It is a game changer and the most effective measure taken by the regulator ever. So far it was 90 days and within the timeline. During this period, investors did not know what was happening in the company. This could impact investment decisions. We have also provided several exemptions to banks while acquiring stressed assets, including exemption from takeover rules.

However, these exemptions were all for cases where the companies had defaulted. We had to think about how to prevent such cases in future. Then we thought we won’t give the companies 90 days, as the timeline was according to Reserve Bank of India (RBI) norms. Hence, we came up with a rule that in listed firms, if anybody defaults on something which is due for today, they have to disclose it tomorrow. The accumulati­on of NPAs is due to asymmetry in informatio­n. The investor should have real-time informatio­n.

Why did public sector undertakin­gs get an extension to meet minimum public share holding (MPS) criteria?

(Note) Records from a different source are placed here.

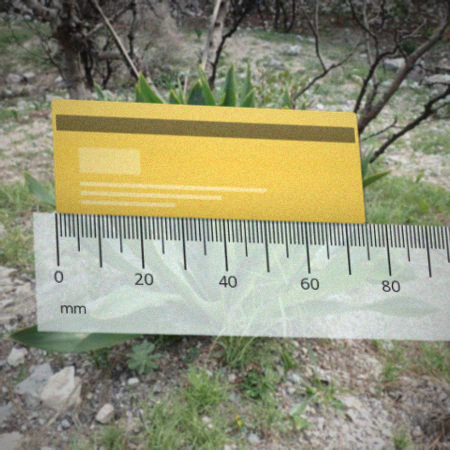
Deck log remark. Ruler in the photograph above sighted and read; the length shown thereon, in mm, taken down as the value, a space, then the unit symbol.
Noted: 75 mm
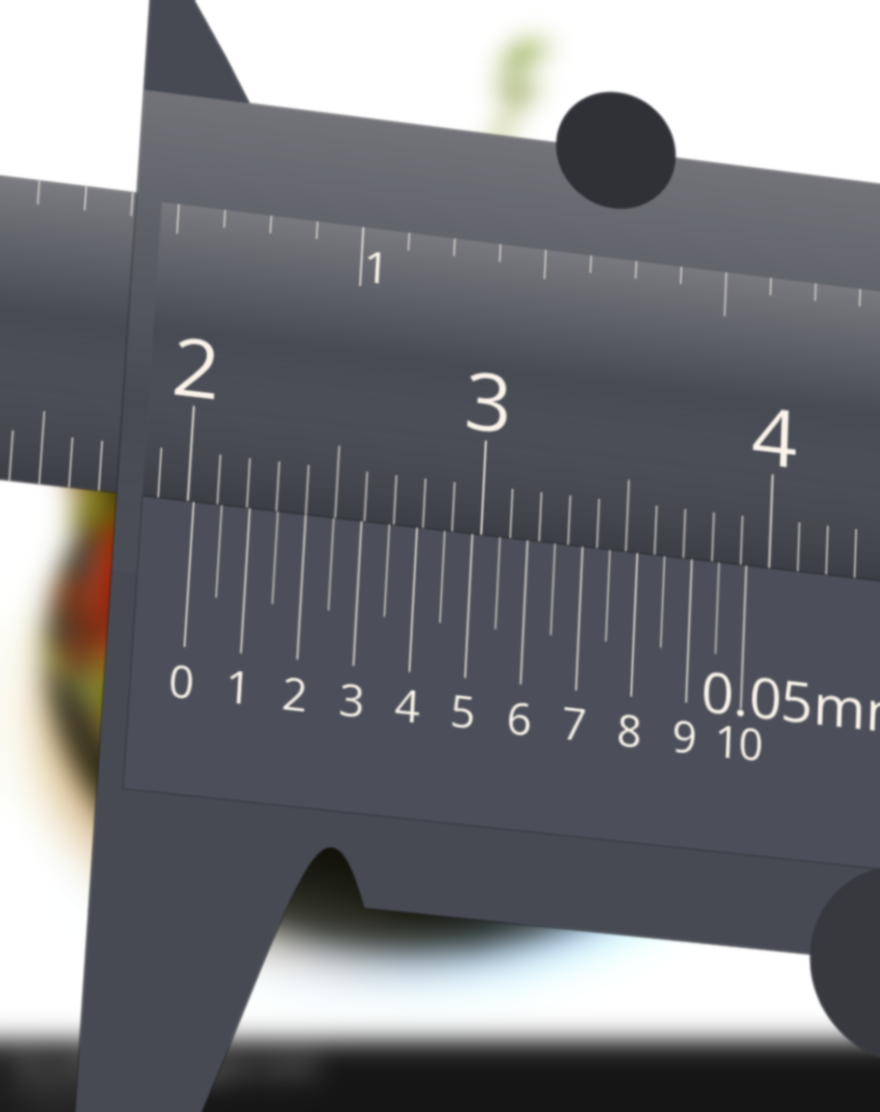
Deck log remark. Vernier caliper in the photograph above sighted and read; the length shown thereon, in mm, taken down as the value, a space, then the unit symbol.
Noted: 20.2 mm
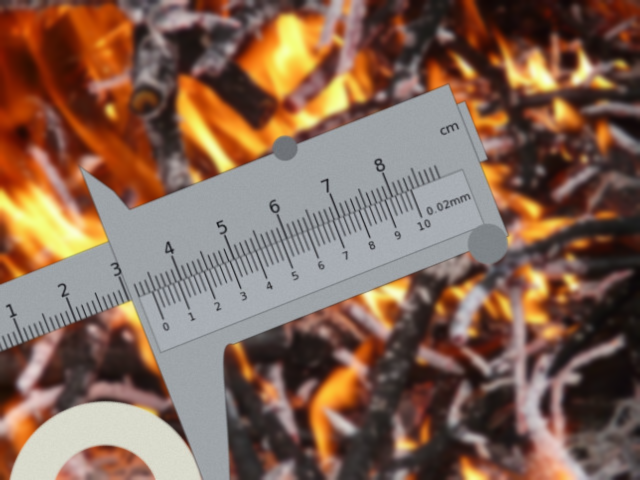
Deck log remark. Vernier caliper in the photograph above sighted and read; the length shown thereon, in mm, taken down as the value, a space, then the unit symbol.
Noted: 34.5 mm
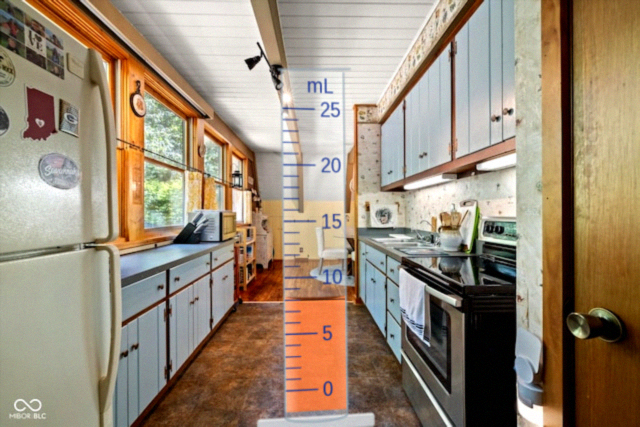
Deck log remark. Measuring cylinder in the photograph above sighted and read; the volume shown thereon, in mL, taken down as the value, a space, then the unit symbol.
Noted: 8 mL
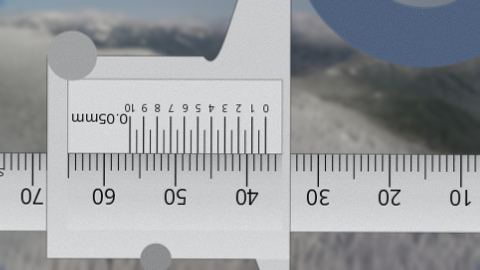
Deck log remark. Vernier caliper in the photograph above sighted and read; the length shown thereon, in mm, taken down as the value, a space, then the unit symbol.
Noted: 37.4 mm
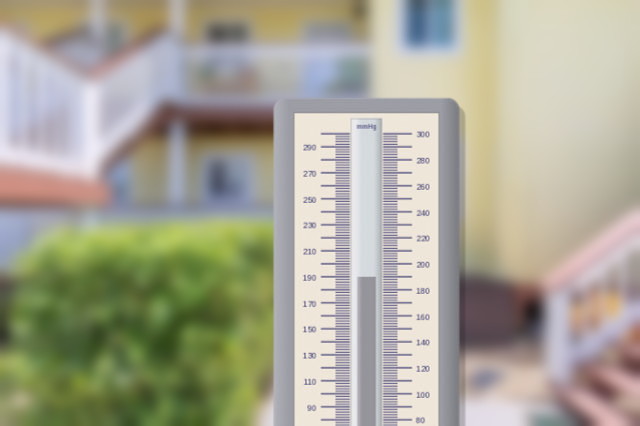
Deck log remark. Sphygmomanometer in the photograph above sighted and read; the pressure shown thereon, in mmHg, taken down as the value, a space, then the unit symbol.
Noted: 190 mmHg
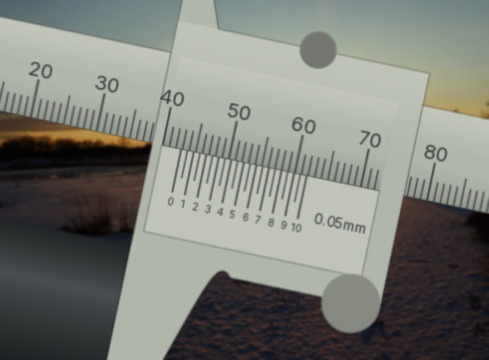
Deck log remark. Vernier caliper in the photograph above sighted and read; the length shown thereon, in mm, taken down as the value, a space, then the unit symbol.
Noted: 42.8 mm
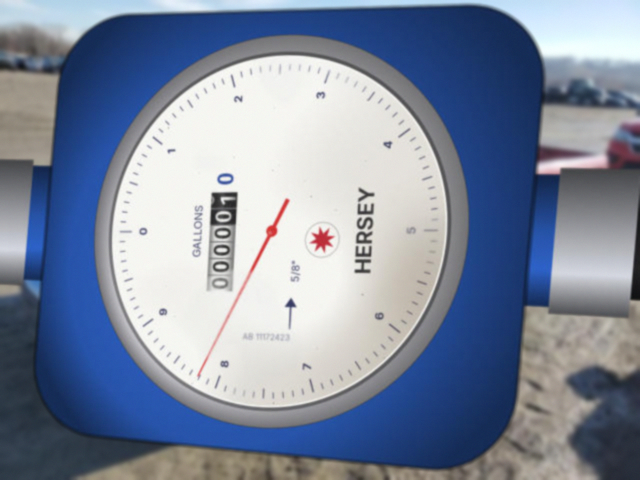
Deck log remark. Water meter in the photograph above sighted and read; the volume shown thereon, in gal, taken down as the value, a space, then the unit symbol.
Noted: 8.2 gal
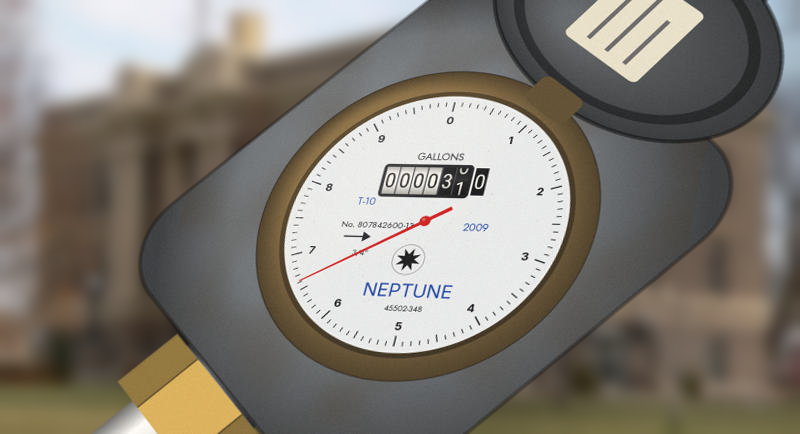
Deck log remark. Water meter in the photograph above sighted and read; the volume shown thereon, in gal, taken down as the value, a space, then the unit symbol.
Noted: 306.6 gal
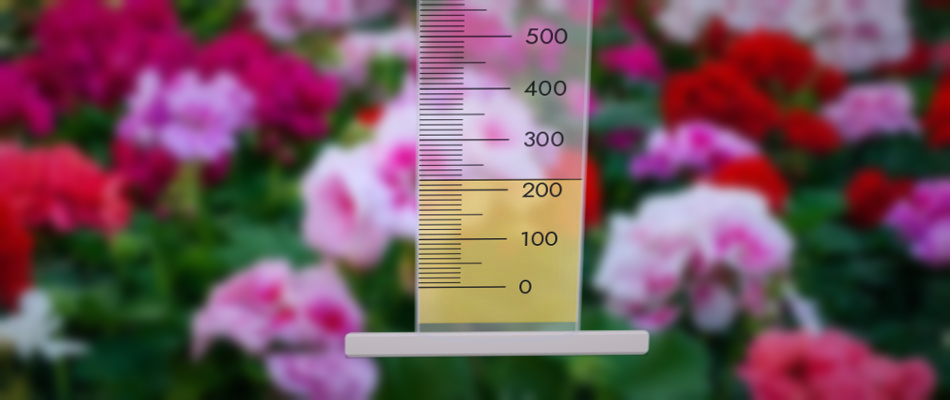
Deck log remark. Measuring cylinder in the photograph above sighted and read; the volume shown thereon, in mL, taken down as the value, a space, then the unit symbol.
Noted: 220 mL
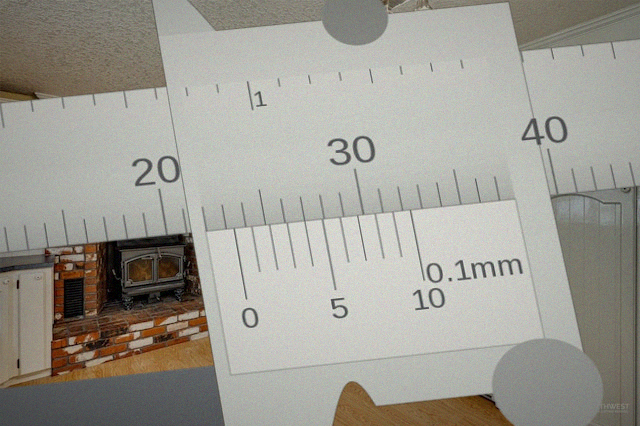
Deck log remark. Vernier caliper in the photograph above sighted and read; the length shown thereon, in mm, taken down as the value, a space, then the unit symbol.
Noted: 23.4 mm
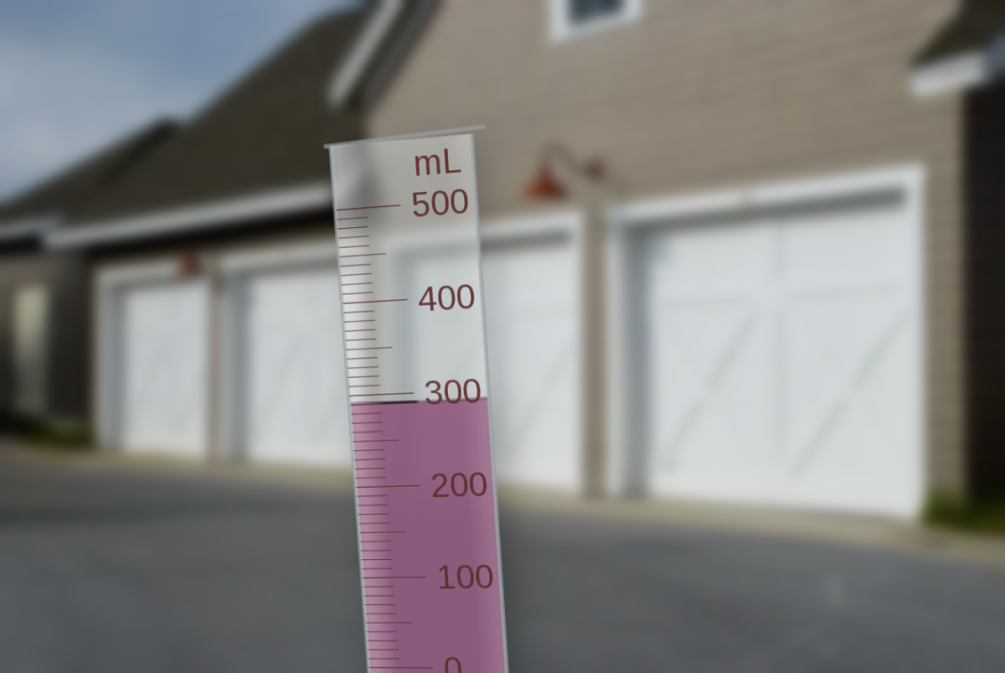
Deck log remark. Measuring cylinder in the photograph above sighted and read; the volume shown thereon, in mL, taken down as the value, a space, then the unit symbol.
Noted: 290 mL
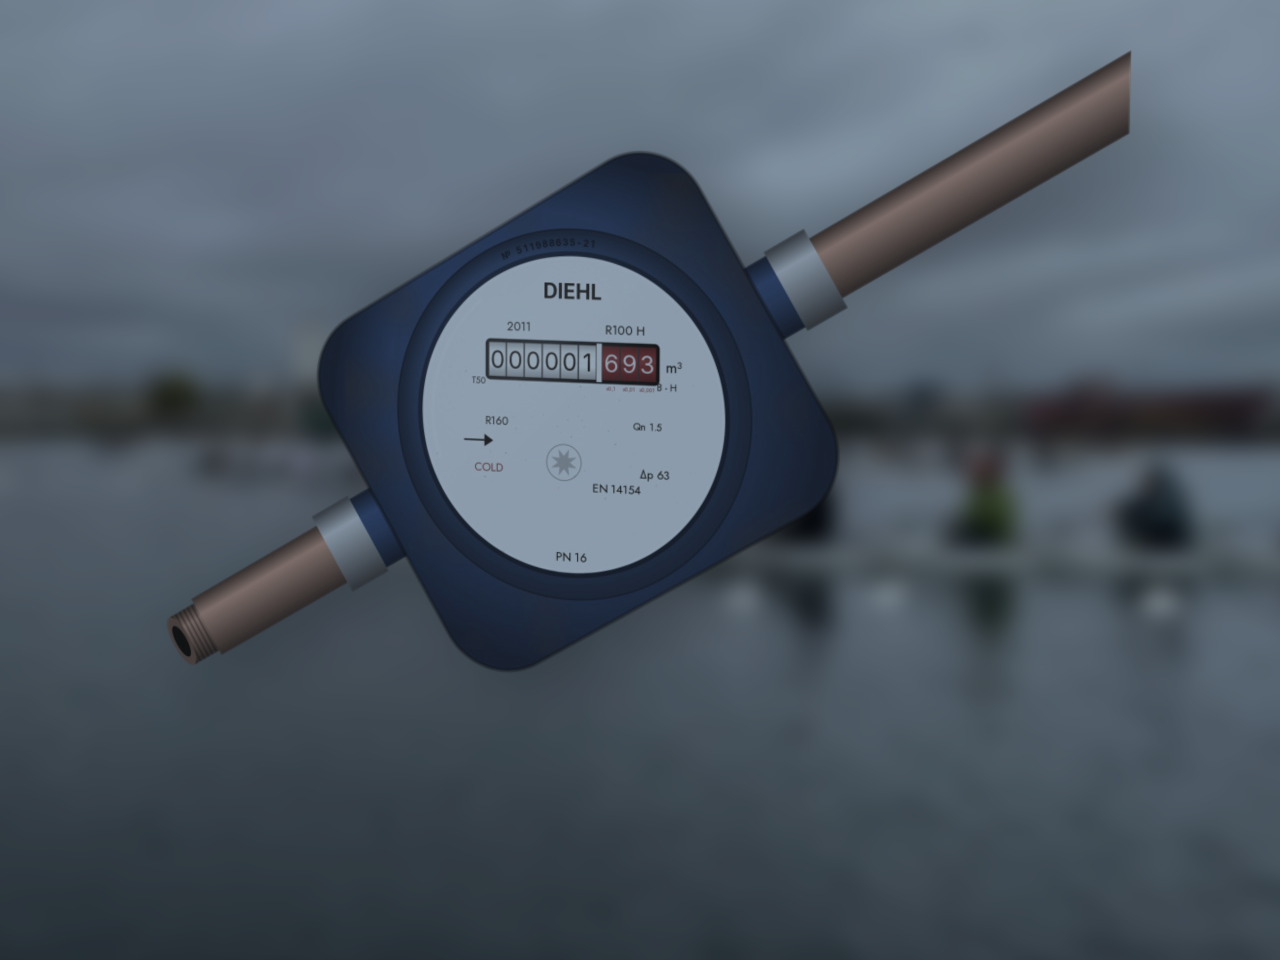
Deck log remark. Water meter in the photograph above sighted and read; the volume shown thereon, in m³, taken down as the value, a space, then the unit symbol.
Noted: 1.693 m³
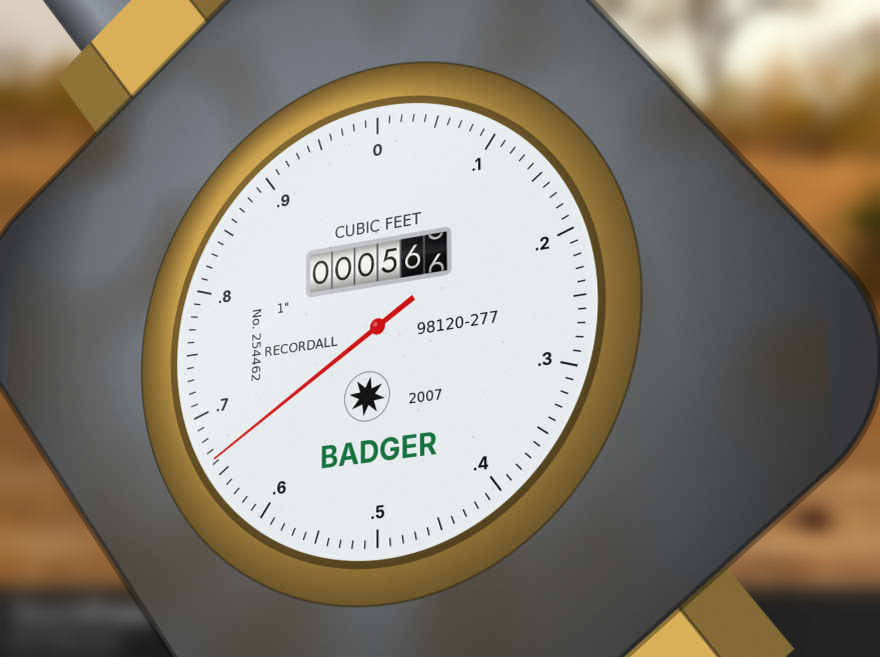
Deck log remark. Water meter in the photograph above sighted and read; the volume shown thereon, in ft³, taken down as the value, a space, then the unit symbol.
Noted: 565.66 ft³
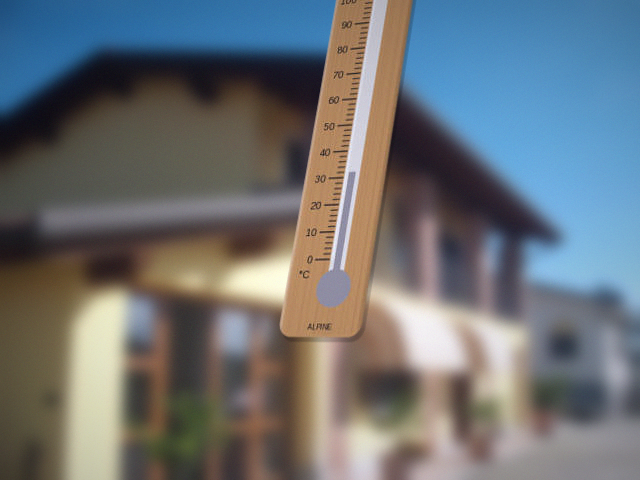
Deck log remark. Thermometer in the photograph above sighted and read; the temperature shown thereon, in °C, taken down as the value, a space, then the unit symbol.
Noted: 32 °C
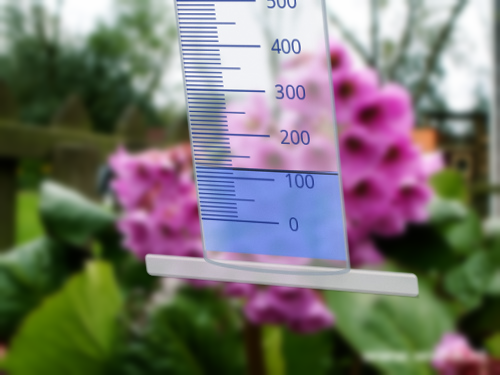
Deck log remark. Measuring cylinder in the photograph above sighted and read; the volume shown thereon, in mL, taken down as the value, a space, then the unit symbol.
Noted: 120 mL
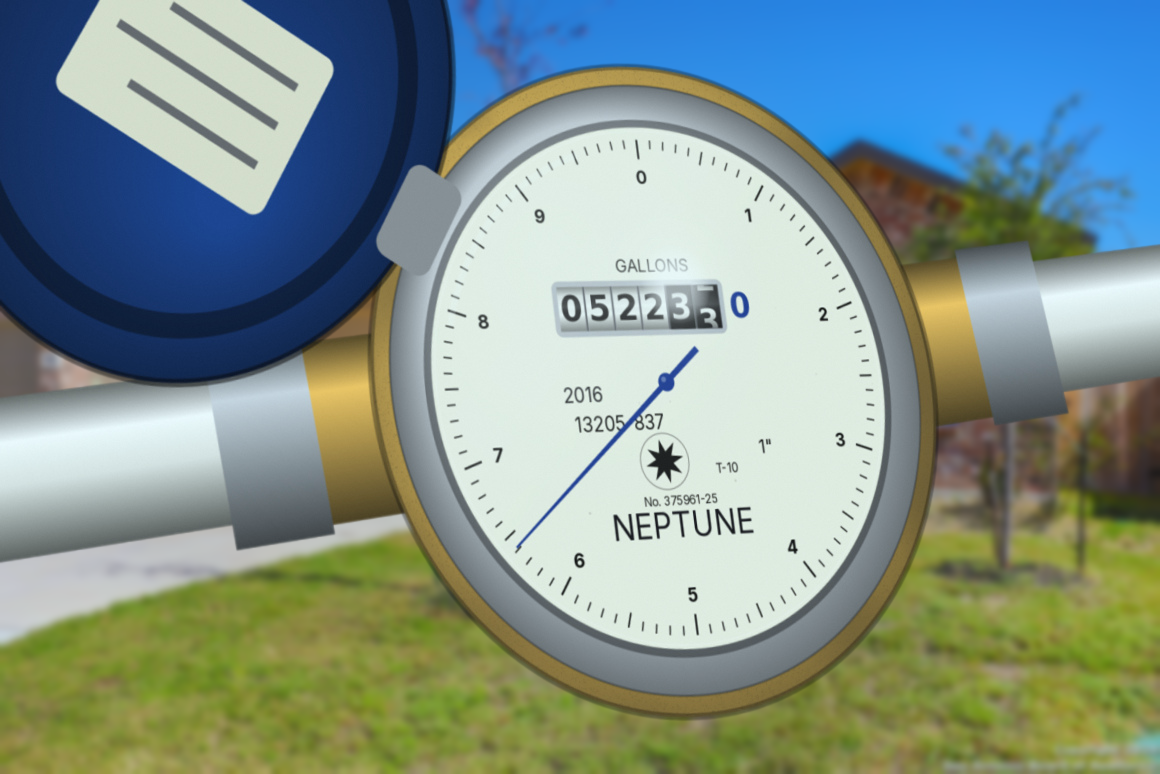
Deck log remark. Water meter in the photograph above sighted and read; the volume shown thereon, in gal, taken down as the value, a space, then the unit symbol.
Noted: 522326.4 gal
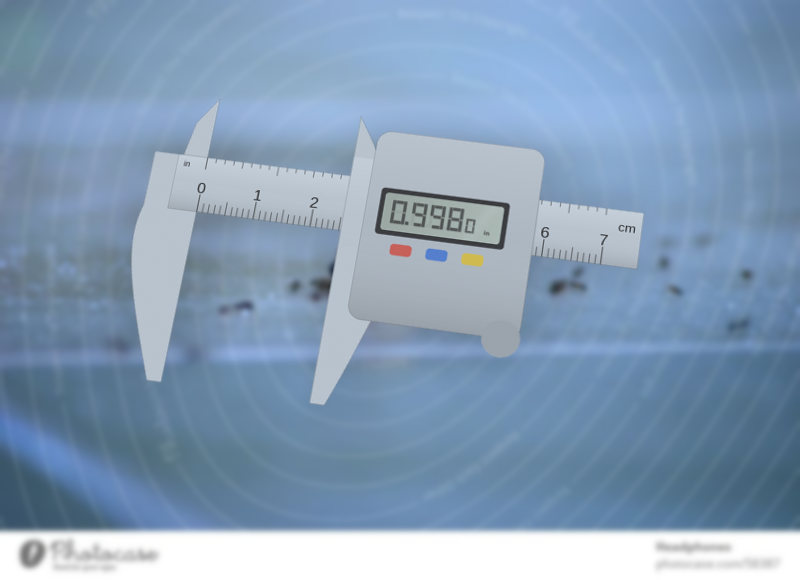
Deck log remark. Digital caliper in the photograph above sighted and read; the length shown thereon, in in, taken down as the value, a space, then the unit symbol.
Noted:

We would not like to give special treatment to anybody. In the government sector, PSUs have their own problems. There are a lot of procedural issues. I am not defending the PSUs. The government is also keen on meeting the MPS within the timeline. Many PSUs have complied. But if the company is lossmaking, even if the government tries to divest, who is going to buy? We are constantly nudging the government and have written to the Cabinet Secretary and the companies. The new timeline is March 31, 2018.

You at one point handled the NSE case. Is consent the best option to settle the case?

I will not talk about the NSE specifical­ly. But as far as the broad term consent is concerned, almost everything can be resolved, except a criminal act. Otherwise all infraction­s are consent-able. It is wrong to exclude many of the infraction­s from the consent mechanism. We are actually diluting the system by making so many inefficien­t cases. Instead of that, inflicting a hefty penalty should be sufficient. In the NSE case, my philosophy is that it should be consent-able unless there is wide market impact; pain has to be felt by the perpetrato­r.

You were instrument­al in shaping the CIS norms. How much money has been raised and how much has been recovered so far?

We have issued only four-five orders in the previous 10 years when there were no rules. But in the past two years, we have cleared 2,500 cases. I personally issued orders in 300-plus cases within three years. Over ~20,000 crore has been raised through such schemes where I have passed orders. Recovery is altogether a different ball game as it is very difficult to recover.